The Best Years For Midleton Very Rare

By Richard Thomas

An older look for Midleton Very Rare, circa 2009
(Credit: Hammersbach/Wikimedia CommonsCC-by-SA-3.0)

When the legendary Master Distiller Barry Crockett hatched the idea for Midleton Very Rare in 1984, I doubt he knew it would be the start of a truly seminal brand, one of the earliest examples the modern class of annual limited edition whiskeys. New Midleton Distillery had only been in operation for nine years when Crockett embarked on its creation, and he had only succeeded his father as Master Distiller some four years before.

It all seems like destiny now, but the Irish Whiskey was still firmly in its nadir at the time; John Teeling wouldn’t open the Cooley Distillery until 1987, so the Irish Whiskey industry was still just New Midleton and Bushmills. Nothing else was left. Indicative of this is that Crockett drew on a mere 32 casks to make Midleton Very Rare, with an age range of 9 to 13 years. Compare that with this year’s release, the 39th installment of Midleton Very Rare, drawing on many more casks with a range of 12 to 33 years.

The series ran the remainder of Crockett’s career (to 2013), the whole of Brian Nation’s tenure as Master Distiller (2013-2020), and now carries into the stewardship of former Master of Maturation and current Master Distiller Kevin O’Gorman (2020-present). The look and the style has changed quite a bit over the years, and nothing exemplifies that better perhaps than that inaugural 1985 edition: insofar as I am aware, most who have tried it think it rather ordinary. Midleton Very Rare evokes quite different responses nowadays.

Grappling with this review of the best of the Midleton Very Rare series presents a particular problem, because the only person I can imagine that may have tried all 39 vintages of the brand would be Crockett himself. Maybe him. It’s such a venerable limited edition series that the bulk of its releases go unremarked on. Even so, I was able to piece together a  picture of the brand for the 21st Century, and I took the attitude that finding good commentary on a 20th Century installment as high praise indeed.

The current look of Midleton Very Rare, circa 2017
(Credit: Emma Briones)

That said, here are the five best vintages of Midleton Very Rare, in descending chronological order.

Midleton Very Rare 2019: This was one of those expressions where opinions diverged sharply. Our own reviewer gave it a B+, and that was a mark that many in the whiskey-writing community concurred with. However, Whisky Advocate gave it 94 points, a tie with the best installments in the recent years of the series, and just as many observers agreed with that assessment. In reviewing their remarks, this bottling wasn’t as rich as the typical Midleton Very Rare, but brought extra subtlety to the show. So, this one is a case where different tastes came away with different conclusions; if you like complex, lighter-bodied Irish whiskey, this probably a bottle worth snagging.

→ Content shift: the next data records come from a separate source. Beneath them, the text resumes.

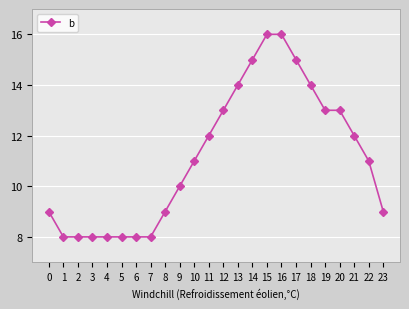

What is the greatest value displayed?

16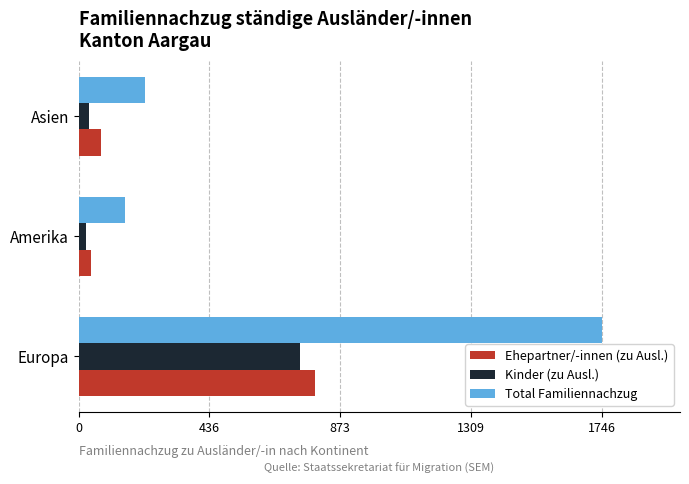

What is the sum of all Total Familiennachzug values?

2124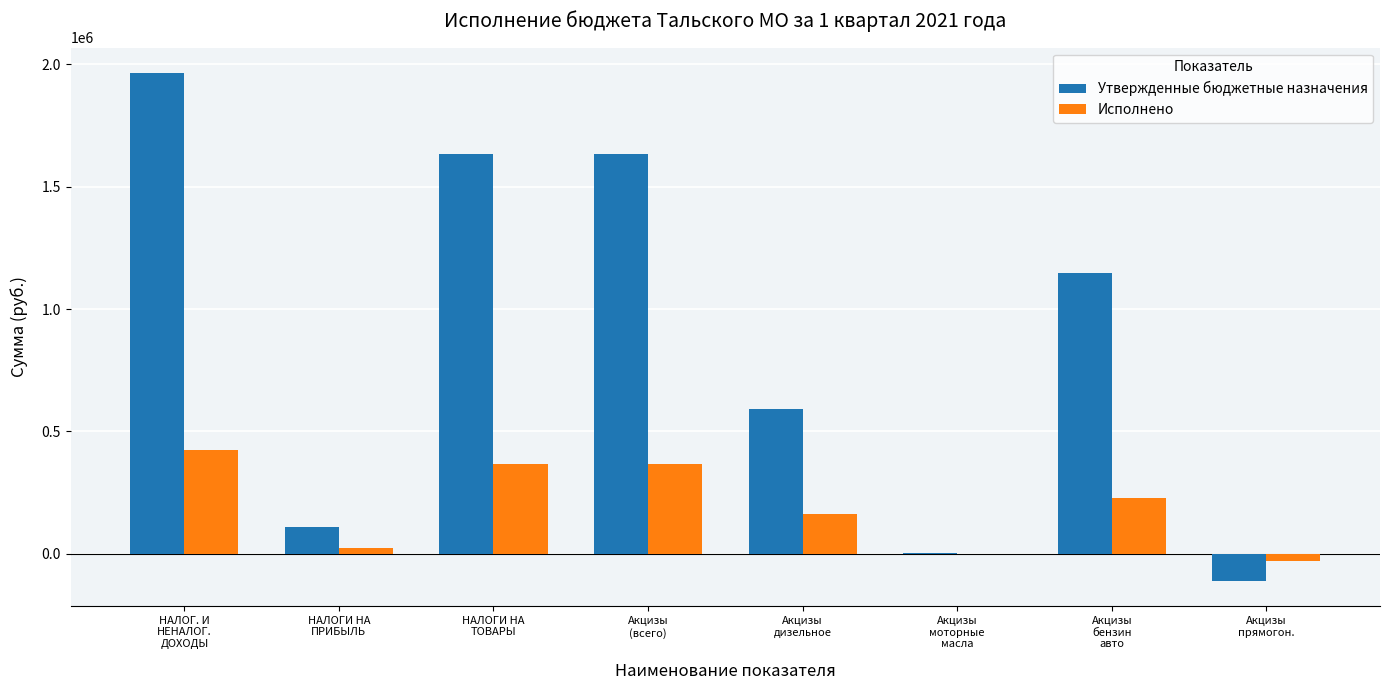

Which series changed the most between НАЛОГИ НА
ПРИБЫЛЬ and Акцизы
моторные
масла?

Утвержденные бюджетные назначения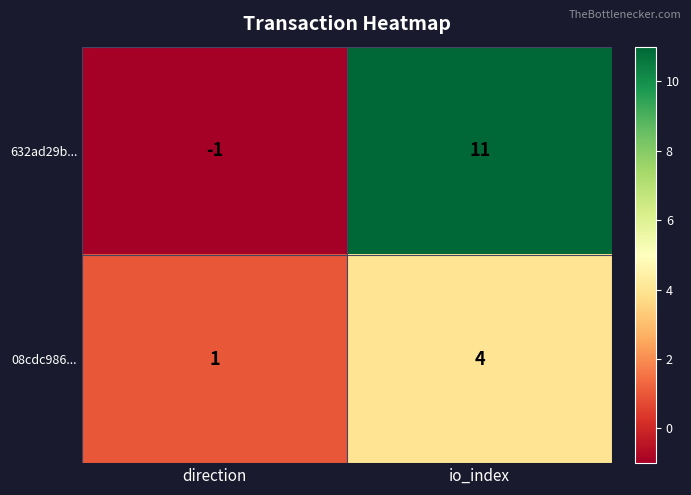

What is the total value across all series at io_index?

15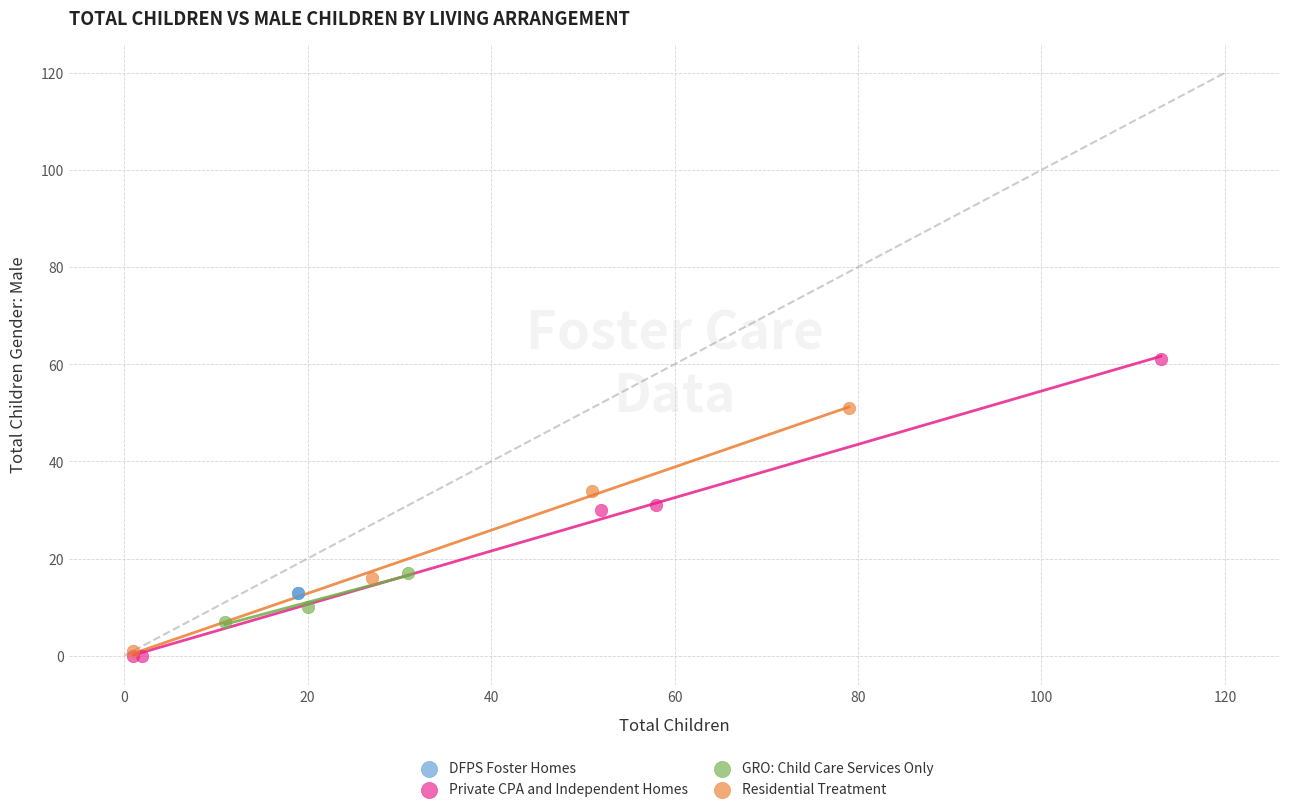

Which series contains the highest Y value?

Private CPA and Independent Homes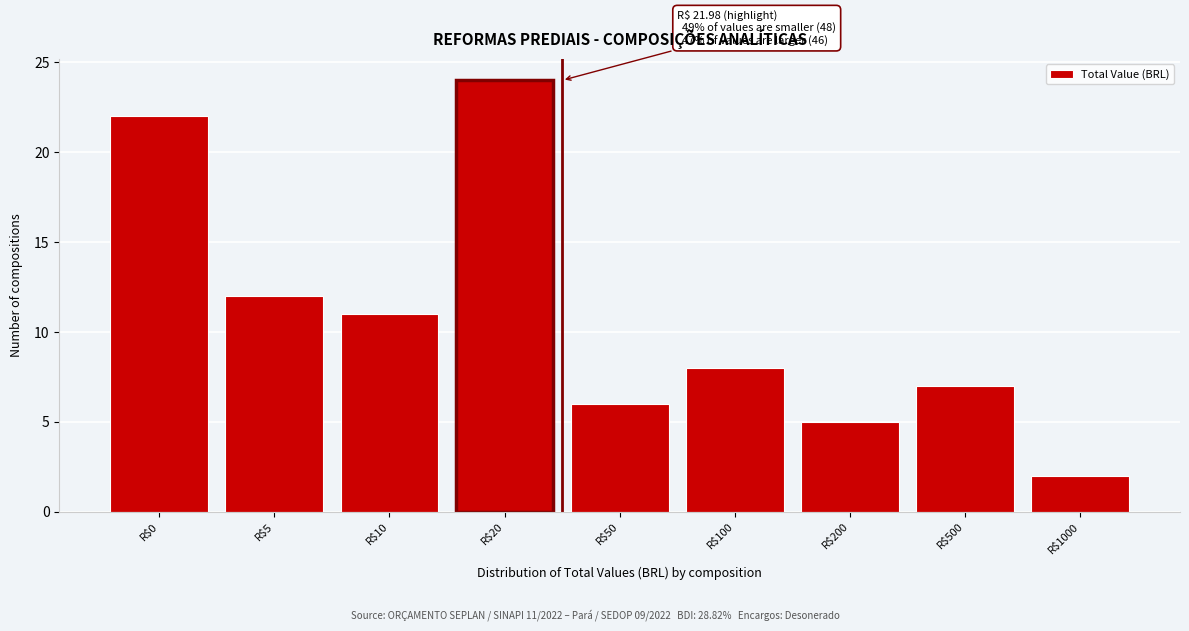

Reading right to left, what are all the values shown in this chart?

2	7	5	8	6	24	11	12	22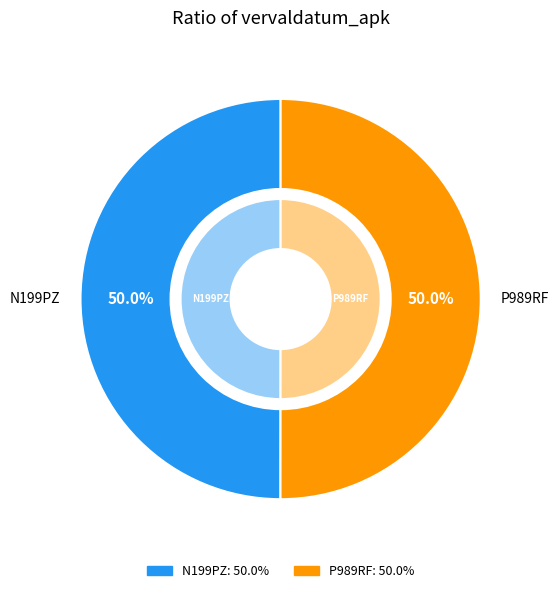

To the nearest percent, what portion does N199PZ represent?

50%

Midleton Very Rare 2014: This was the first Brian Nation release in the series, drawing on pot still and grain whiskeys up to 22 years old. Relative to the other Brian Nation-fashioned whiskey on the list, it was a rich and robust expression, and deviated but little, if at all, from the series as developed under Barry Crocket. Hence, opinions on it were undivided, and it received high marks across the board.

Midleton Very Rare 2010: I was given the “heads up” about this vintage shortly after entering the world of whiskey scribbling, as it was the current release at the time and considered outstanding. Although richly sweet, with a body like apple pie jazzed up with raisins and honey, there is a rosy, floral aspect to it as well. That latter note really made this edition stand out in the minds of those of us who were there and trading notes about it.

Midleton Very Rare 2008: If the rosy, floral aspect of 2010 made it a stand-out expression for 2008 it was the earthy, woody aspects of this one that gave it high marks. The cedar and coffee notes contrasted with the staple Irish sweetness. This is also far enough back when people could be forgiven for thinking that Midleton Very Rare was a regular product, rather than a series of distinct limited editions. Individual bottles didn’t have information about the age range it was made with, and there was much less fanfare about these things a decade and a half ago. I knew plenty of folks who thought this was the same stuff each and every year; good, but unchanging.

Midleton Very Rare 1996: This one gets on the list for a simple reason, namely that it is the oldest example of Midleton Very Rare I have ever heard anyone refer to specifically and on good terms. For 20th Century examples of Midleton Very Rare, it’s such a distant memory that I commentary comes in three varieties: vague memories about the brand from either the 1980s, 1990s or both; how ordinary the inaugural release was; or good references to this one.